_The data_
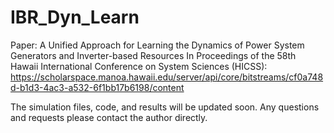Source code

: # IBR_Dyn_Learn

Paper: A Unified Approach for Learning the Dynamics of Power System Generators and Inverter-based Resources
In Proceedings of the 58th Hawaii International Conference on System Sciences (HICSS): \
https://scholarspace.manoa.hawaii.edu/server/api/core/bitstreams/cf0a748d-b1d3-4ac3-a532-6f1bb17b6198/content

The simulation files, code, and results will be updated soon. Any questions and requests please contact the author directly.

_Work task_
Reproduce each line of the material that mentions "System".

_Expected output_
Paper: A Unified Approach for Learning the Dynamics of Power System Generators and Inverter-based Resources
In Proceedings of the 58th Hawaii International Conference on System Sciences (HICSS): \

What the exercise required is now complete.